(Questions to answer)
(a) In the GCC patch thread below, which two tree-ssa tests regressed with the patch?
(b) Resume the GCC patch thread below, picking up right after its final line.

(Passage to read)
/---

On 9/20/24 12:18 AM, Marek Polacek wrote:
Bootstrapped/regtested on x86_64-pc-linux-gnu, ok for trunk?
-- >8 --
This PR reports a missed optimization. When we have:
Str str{"Test"};
callback(str);
as in the test, we're able to evaluate the Str::Str() call at compile
time. But when we have:
callback(Str{"Test"});
we are not. With this patch (in fact, it's Patrick's patch with a little
tweak), we turn
callback (TARGET_EXPR <D.2890, <<< Unknown tree: aggr_init_expr
5
__ct_comp
D.2890
(struct Str *) <<< Unknown tree: void_cst >>>
(const char *) "Test" >>>>)
into
callback (TARGET_EXPR <D.2890, {.str=(const char *) "Test", .length=4}>)
I explored the idea of calling maybe_constant_value for the whole
TARGET_EXPR in cp_fold. That has three problems:
- we can't always elide a TARGET_EXPR, so we'd have to make sure the
result is also a TARGET_EXPR;
I'd think that the result should always be a TARGET_EXPR for a class,
and that's the case we want to fold; a TARGET_EXPR for a scalar is
always the initialize-temp-and-use-it pattern you mention below.
- the resulting TARGET_EXPR must have the same flags, otherwise Bad
Things happen;
I guess maybe_constant_value should be fixed to preserve flags
regardless of this change.
- getting a new slot is also problematic. I've seen a test where we
had "TARGET_EXPR<D.2680, ...>, D.2680", and folding the whole TARGET_EXPR
would get us "TARGET_EXPR<D.2681, ...>", but since we don't see the outer
D.2680, we can't replace it with D.2681, and things break.
Hmm, yeah. Maybe only if TARGET_EXPR_IMPLICIT_P?
With this patch, two tree-ssa tests regressed: pr78687.C and pr90883.C.
FAIL: g++.dg/tree-ssa/pr90883.C scan-tree-dump dse1 "Deleted redundant store: .*.a
= {}"

\---

(Provided material)
/---

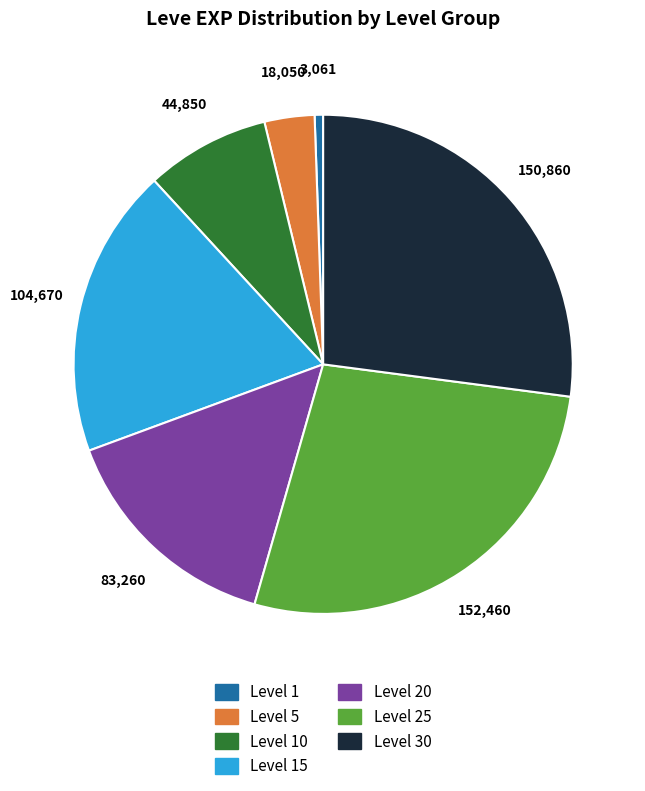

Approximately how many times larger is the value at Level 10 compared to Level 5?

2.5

\---
/---

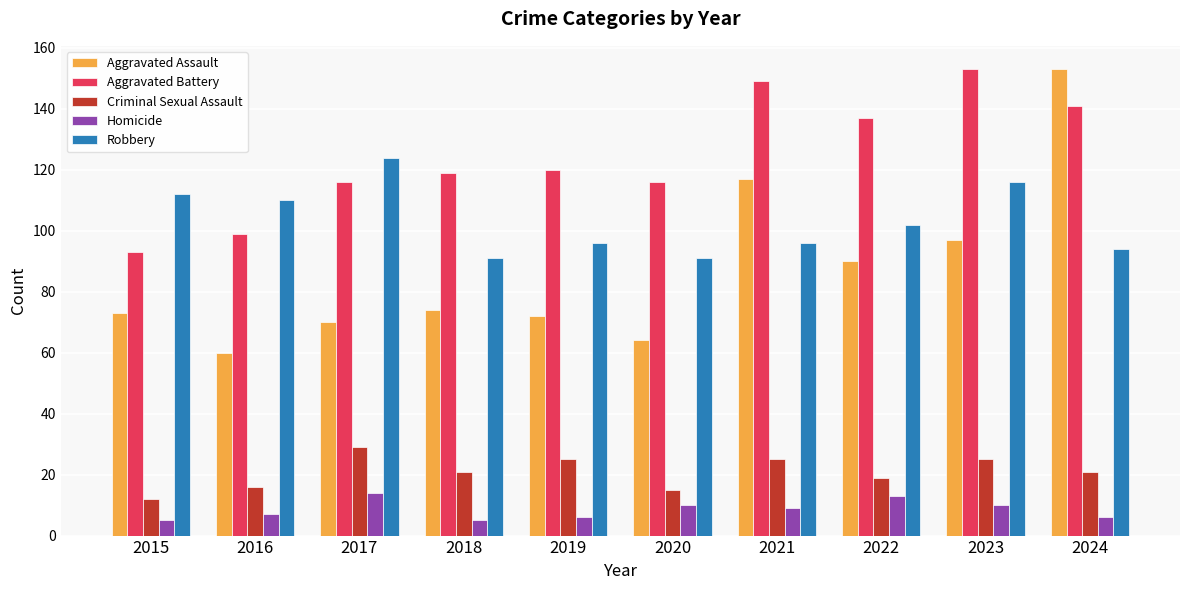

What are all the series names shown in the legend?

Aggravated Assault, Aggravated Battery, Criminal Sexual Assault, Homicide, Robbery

\---

(Answer section)
(a) pr78687.C and pr90883.C

(b)
is easy. Previously, we would call C::C, so .gimple has:
D.2590 = {};
C::C (&D.2590);
D.2597 = D.2590;
return D.2597;
Then .einline inlines the C::C call:
D.2590 = {};
D.2590.a = {}; // #1
D.2590.b = 0; // #2
D.2597 = D.2590;
D.2590 ={v} {CLOBBER(eos)};
return D.2597;
then #2 is removed in .fre1, and #1 is removed in .dse1. So the test
passes. But with the patch, .gimple won't have that C::C call, so the
IL is of course going to look different.
Maybe -fno-inline instead of the --param?
Unfortunately, pr78687.C is much more complicated and I can't explain
precisely what happens there. But it seems like a good idea to have
a way to avoid this optimization. So I've added the "noinline" check.
Hmm, I'm surprised make_object_1 would be affected, since the ref_proxy
constructors are not constexpr. And I wouldn't expect the optimization
to affect the value-initialization option_2().
PR c++/116416
gcc/cp/ChangeLog:
* cp-gimplify.cc (cp_fold_r) <case TARGET_EXPR>: Try to fold
TARGET_EXPR_INITIAL and replace it with the folded result if
it's TREE_CONSTANT.
gcc/testsuite/ChangeLog:
* g++.dg/analyzer/pr97116.C: Adjust dg-message.
* g++.dg/cpp2a/consteval-prop2.C: Adjust dg-bogus.
* g++.dg/tree-ssa/pr78687.C: Add __attribute__((noinline)).
* g++.dg/tree-ssa/pr90883.C: Likewise.
* g++.dg/cpp1y/constexpr-prvalue1.C: New test.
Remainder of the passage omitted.